A mixed finite element implementation of a gradient-enhanced coupled damage-plasticity model

The numerical implementation of a gradient-enhanced continuum coupled damage-plasticity model as a constitutive framework to model the nonlocal response of materials is presented. By the introduction of 'nonlocal,' gradient-enhanced measures in the plasticity potential function and yield criterion and in the damage potential function and damage criterion, the proposed model introduces microstructural characteristic material length scales, which allow us to predict the size of localized zones based on material constants, as opposed to local models where the loss of ellipticity causes localized zones to be mesh dependent. As numerical methods are used to compute the gradients of the hardening terms, no additional gradient internal state variables are introduced into the Helmholtz free energy. As opposed to previous theories that only incorporate linear hardening, the gradient model proposed here uses coupled nonassociative plasticity - nonassociative damage and can account for a wide range of material models because of the consistently expanded Laplacian evolution equations.
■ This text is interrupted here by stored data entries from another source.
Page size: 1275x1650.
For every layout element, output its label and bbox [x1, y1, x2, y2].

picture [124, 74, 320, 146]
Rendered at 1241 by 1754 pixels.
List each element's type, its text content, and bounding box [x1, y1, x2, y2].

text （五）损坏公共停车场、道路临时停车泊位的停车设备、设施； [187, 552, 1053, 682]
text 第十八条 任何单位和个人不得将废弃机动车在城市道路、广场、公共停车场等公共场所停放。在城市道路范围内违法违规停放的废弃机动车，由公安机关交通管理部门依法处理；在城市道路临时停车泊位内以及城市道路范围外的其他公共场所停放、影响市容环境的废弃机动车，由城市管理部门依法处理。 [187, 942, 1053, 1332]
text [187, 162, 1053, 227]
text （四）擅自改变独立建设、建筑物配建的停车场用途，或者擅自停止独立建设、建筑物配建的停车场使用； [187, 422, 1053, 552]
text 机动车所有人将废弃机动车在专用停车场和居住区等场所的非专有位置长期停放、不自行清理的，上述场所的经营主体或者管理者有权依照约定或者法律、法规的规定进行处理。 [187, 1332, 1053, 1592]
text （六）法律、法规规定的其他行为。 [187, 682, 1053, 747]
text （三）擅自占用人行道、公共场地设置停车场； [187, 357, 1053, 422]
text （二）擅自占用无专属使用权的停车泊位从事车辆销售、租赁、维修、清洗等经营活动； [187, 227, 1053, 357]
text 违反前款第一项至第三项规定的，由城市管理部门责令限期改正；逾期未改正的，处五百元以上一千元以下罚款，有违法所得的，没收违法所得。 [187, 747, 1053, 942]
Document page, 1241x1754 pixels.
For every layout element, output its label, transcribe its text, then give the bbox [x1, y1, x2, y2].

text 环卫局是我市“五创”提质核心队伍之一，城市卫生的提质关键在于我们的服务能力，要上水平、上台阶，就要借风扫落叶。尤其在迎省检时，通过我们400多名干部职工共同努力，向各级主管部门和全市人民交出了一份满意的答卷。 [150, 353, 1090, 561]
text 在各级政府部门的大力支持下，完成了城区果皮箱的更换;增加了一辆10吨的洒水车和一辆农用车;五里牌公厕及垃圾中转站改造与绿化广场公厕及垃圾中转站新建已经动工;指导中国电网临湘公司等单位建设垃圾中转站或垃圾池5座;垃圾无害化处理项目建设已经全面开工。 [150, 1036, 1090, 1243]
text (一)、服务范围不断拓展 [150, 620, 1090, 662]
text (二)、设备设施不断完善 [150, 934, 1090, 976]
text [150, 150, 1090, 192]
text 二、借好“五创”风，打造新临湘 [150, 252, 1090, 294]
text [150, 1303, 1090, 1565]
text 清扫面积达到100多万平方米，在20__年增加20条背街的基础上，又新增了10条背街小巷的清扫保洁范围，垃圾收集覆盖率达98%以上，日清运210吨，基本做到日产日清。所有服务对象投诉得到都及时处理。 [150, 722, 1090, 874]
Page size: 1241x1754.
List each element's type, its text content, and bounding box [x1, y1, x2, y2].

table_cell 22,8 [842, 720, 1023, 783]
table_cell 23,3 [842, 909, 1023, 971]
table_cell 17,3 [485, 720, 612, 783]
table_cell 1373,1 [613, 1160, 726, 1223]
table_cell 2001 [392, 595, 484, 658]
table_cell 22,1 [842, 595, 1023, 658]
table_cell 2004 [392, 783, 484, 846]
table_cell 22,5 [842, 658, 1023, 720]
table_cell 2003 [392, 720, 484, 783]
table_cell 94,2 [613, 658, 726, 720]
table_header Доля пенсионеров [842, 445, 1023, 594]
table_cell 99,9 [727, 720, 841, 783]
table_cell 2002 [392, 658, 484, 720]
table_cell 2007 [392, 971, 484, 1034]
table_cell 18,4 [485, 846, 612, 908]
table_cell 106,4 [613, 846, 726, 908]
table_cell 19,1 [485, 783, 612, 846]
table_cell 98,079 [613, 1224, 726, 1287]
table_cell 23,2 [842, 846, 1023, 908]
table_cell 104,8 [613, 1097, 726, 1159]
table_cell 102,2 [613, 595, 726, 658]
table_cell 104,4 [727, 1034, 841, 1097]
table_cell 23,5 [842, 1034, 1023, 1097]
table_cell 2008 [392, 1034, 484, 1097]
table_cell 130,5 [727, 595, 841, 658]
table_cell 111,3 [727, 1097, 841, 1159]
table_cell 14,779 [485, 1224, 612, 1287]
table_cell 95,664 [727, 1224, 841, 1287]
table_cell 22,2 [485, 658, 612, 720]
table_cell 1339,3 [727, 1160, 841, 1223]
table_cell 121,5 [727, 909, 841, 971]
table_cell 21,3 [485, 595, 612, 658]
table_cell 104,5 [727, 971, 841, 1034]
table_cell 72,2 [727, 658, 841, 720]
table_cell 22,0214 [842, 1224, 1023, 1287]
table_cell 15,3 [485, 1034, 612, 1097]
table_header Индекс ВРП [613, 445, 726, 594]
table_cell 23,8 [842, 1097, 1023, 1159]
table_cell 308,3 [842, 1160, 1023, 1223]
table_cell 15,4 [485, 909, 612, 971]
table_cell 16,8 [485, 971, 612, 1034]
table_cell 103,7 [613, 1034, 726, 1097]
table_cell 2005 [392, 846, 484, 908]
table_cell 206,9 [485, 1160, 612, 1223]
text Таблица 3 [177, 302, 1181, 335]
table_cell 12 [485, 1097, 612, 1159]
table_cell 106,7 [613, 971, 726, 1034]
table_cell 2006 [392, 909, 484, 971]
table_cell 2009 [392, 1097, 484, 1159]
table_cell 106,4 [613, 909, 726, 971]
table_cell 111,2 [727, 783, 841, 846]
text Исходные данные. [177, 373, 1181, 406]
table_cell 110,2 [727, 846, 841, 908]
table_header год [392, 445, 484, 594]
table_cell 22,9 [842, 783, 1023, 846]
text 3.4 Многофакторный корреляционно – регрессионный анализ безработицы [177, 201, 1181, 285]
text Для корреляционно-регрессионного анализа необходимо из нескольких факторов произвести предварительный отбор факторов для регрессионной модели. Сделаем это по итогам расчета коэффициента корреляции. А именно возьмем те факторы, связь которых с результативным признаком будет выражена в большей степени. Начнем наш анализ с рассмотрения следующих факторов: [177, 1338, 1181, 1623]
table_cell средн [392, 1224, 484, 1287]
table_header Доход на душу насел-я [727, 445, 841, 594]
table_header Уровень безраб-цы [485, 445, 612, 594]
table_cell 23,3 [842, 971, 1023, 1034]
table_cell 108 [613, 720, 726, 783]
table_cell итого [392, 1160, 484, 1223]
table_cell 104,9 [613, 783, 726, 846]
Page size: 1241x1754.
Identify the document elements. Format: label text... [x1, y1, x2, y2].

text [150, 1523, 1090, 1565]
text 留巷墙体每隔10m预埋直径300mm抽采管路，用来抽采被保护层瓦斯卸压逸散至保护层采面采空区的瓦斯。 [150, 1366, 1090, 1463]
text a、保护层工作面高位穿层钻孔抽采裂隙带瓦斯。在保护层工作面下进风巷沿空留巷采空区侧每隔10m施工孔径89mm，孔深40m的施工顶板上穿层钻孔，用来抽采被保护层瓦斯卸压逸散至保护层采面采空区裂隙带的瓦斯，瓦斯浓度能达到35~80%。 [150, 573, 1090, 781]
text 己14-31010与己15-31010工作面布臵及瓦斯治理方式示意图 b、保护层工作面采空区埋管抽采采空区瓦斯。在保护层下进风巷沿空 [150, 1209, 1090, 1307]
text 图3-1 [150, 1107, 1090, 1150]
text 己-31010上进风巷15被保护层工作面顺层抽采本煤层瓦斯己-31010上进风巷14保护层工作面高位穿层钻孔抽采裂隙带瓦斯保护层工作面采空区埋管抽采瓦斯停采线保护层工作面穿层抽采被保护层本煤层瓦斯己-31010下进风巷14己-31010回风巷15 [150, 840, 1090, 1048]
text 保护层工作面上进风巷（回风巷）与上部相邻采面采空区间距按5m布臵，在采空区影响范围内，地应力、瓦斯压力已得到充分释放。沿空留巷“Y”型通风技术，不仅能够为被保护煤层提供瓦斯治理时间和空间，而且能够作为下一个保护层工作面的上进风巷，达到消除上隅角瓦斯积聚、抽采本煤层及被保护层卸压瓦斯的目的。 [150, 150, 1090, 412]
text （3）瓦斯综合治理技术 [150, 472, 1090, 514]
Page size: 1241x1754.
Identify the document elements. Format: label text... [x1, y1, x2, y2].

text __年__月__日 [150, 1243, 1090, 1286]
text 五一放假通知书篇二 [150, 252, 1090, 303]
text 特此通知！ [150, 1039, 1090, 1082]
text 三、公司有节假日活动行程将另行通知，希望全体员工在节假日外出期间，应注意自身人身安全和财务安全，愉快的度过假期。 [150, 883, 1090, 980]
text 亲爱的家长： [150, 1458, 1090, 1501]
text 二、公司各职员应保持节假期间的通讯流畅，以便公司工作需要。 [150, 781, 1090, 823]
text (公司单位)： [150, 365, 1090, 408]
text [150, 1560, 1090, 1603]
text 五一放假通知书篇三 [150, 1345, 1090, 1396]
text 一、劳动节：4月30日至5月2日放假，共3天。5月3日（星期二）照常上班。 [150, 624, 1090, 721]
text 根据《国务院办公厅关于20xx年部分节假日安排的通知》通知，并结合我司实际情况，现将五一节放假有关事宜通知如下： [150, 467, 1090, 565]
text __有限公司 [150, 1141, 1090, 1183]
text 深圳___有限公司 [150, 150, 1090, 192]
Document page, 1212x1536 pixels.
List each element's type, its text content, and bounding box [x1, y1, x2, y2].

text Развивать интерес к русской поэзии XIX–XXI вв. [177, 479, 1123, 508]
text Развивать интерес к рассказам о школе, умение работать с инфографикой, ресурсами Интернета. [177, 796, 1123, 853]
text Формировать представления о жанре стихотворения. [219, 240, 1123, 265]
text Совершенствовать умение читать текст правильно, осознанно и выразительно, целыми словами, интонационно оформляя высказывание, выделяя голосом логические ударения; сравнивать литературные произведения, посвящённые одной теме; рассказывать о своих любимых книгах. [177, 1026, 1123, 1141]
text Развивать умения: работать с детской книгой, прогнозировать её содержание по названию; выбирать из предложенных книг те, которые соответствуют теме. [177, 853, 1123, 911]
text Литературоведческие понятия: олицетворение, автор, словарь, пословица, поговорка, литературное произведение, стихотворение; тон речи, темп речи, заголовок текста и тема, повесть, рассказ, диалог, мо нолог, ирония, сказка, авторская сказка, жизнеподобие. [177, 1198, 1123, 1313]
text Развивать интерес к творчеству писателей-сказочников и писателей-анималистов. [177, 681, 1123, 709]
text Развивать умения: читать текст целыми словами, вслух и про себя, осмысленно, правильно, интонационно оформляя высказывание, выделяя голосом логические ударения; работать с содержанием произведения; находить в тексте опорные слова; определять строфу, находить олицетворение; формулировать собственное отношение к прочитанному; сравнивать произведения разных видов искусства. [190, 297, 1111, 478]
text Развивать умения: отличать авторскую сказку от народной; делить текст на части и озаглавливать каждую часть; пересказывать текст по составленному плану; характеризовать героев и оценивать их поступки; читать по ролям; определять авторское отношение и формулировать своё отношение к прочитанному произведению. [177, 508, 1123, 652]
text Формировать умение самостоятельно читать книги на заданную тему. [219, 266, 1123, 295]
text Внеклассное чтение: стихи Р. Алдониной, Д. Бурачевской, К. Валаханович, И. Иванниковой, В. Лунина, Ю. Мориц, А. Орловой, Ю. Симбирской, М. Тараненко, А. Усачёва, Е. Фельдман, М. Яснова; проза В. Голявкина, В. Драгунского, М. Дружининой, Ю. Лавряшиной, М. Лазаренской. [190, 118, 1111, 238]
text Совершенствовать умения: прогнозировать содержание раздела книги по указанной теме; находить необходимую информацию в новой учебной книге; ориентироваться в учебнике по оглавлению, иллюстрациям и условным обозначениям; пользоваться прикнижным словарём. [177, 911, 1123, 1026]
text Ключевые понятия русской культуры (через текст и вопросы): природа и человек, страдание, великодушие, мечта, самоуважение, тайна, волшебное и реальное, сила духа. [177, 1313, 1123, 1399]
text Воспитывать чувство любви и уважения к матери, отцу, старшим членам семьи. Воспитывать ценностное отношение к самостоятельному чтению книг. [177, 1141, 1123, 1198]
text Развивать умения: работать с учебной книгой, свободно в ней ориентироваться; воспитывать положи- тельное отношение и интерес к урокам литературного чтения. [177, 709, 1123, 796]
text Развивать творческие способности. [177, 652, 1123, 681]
However, due to the nonassociative material model, anisotropic hardening, and the corresponding gradients in plasticity, the model becomes highly complex as additional equations have to be introduced for the evolution of the gradients of plastic normal, plastic strains, damage normal, and damage tensor. The numerical implementation uses a small deformation finite element formulation and includes the displacements, plastic multiplier, and damage multiplier as nodal degrees of freedom, thus allowing the three fields to have different interpolation functions. Higher-order elements are used for the plastic multiplier and damage multiplier to enforce continuity of the second gradients, which requires the introduction of additional boundary conditions.